Olsson content with low-key debut
Wednesday 17 January 2007
After last year’s tentative will-he-won’t-he return to competition after serious injury, Sweden’s Christian Olsson, 26, made a positive early start to 2007 at an indoor competition with a difference when he took part in a ’short run-up’ Triple Jump meeting in Gothenburg, Sweden on Tuesday 16 January.
Emerging with a 16.07m pipe opener off just three jumps, Olsson professed himself happy with the experience after recording his first winter mark for three years.
“The heel hurt a bit, but that’s what happens when you haven’t done a great deal of training,” said Olsson, referring to the old injury that needed four operations to cure before he made a sensational return to the track last summer when he successfully defended his European title. Olsson’s injury stemmed from the first round of the Athens Olympics which he went on to win, making it three straight titles in a row after the 2002 European and 2003 World titles.
“I haven’t competed indoors since I set my World record,” commented the reigning Olympic champion, “so this was a bit of a lift”. It was in 2004 that Olsson leapt 17.83 in Budapest to equal Cuban Aliecer Urrutia’s 1997 mark.
Though he confessed he has jumped much further in training this winter than 16.07, he would not be drawn on whether he had the outright World record in his sights: “You can often come to grief if you go after a World record,” admitted Olsson. “But at least I’ve laid down a base for some really good results,” he said.
Part of the reason for competing in this type of meeting was so that up and coming athletes could rub shoulders with the best: “It’s fun to compete in this type of competition and I remember from when I was young how great it was for young athletes to meet the best.”

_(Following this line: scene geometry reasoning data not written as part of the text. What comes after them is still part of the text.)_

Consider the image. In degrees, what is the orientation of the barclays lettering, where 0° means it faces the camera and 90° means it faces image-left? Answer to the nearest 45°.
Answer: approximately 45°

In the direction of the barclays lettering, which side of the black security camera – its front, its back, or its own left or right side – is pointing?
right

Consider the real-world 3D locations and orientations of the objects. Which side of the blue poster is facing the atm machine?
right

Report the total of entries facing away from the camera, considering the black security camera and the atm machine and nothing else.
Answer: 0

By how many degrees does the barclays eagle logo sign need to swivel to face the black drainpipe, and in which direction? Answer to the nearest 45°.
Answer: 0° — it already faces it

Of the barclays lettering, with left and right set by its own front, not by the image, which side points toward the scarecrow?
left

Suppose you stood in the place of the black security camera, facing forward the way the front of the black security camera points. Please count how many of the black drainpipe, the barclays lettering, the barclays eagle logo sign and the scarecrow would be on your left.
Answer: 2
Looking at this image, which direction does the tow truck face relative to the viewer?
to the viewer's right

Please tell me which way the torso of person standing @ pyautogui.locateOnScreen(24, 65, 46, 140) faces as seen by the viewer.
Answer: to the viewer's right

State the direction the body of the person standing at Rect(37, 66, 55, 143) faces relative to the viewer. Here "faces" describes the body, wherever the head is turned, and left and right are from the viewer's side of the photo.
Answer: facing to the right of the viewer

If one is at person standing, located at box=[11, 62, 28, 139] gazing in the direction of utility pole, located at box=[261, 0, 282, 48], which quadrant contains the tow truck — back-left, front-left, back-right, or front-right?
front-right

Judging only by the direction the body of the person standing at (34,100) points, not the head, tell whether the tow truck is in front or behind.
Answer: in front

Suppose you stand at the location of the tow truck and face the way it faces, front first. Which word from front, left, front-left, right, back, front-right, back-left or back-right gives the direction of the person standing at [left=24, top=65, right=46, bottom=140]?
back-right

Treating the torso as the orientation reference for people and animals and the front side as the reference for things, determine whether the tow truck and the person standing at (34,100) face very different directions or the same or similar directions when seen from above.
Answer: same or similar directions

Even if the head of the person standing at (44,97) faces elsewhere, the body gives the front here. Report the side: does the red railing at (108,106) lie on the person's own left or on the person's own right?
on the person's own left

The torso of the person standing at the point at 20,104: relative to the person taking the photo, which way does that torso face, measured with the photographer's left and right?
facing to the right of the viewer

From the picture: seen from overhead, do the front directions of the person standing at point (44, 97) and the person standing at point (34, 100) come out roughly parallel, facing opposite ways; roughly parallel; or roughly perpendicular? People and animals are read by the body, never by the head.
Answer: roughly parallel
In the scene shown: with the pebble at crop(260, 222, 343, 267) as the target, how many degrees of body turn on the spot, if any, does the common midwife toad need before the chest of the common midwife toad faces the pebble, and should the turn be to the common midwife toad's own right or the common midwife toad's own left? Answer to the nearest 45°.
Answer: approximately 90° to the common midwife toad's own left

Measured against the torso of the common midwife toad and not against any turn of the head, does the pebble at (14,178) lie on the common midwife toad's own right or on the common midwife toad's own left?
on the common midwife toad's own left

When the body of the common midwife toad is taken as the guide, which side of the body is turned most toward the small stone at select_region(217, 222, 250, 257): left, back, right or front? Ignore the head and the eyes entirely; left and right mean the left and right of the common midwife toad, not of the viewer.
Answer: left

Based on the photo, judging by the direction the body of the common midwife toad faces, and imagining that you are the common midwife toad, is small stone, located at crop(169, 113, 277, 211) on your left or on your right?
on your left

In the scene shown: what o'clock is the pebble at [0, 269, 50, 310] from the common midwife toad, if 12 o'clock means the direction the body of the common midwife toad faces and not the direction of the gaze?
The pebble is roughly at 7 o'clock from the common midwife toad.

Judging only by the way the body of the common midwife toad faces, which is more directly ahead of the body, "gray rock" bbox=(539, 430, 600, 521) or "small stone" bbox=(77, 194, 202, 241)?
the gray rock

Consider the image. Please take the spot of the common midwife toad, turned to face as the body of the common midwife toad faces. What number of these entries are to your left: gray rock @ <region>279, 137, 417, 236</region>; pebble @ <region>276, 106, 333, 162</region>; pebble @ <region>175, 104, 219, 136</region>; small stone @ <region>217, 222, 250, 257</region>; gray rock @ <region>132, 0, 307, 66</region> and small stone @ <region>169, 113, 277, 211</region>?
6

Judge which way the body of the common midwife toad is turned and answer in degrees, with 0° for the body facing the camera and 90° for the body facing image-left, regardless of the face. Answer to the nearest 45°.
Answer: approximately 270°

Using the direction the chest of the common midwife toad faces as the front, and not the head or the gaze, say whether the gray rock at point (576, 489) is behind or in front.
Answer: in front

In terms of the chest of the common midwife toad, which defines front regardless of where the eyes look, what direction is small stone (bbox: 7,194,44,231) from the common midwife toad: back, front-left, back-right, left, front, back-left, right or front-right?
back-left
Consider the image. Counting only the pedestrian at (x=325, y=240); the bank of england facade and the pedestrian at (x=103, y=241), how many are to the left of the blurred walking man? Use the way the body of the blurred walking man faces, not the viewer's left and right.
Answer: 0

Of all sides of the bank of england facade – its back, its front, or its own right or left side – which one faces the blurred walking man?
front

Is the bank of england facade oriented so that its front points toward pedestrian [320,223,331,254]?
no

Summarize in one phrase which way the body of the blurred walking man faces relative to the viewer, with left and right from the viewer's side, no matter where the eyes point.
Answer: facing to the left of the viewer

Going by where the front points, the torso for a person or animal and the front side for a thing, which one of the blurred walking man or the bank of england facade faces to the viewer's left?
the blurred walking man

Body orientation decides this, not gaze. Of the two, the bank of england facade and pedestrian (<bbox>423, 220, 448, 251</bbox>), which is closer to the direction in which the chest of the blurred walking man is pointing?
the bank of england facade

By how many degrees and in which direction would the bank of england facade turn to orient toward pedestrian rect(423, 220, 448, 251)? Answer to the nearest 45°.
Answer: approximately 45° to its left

His return to action last summer resulted in almost 100 percent success, the only blemish coming in the London Grand Prix where he could only finish third. In the European Championships, after virtually securing gold with a second round 17.67 he went for the 18m-mark, but fouled four times in a row.
His first serious competition of the winter comes in Glasgow, 27 January, two days after his 27th birthday, followed by the Eurojump meeting in Gothenburg 31 January.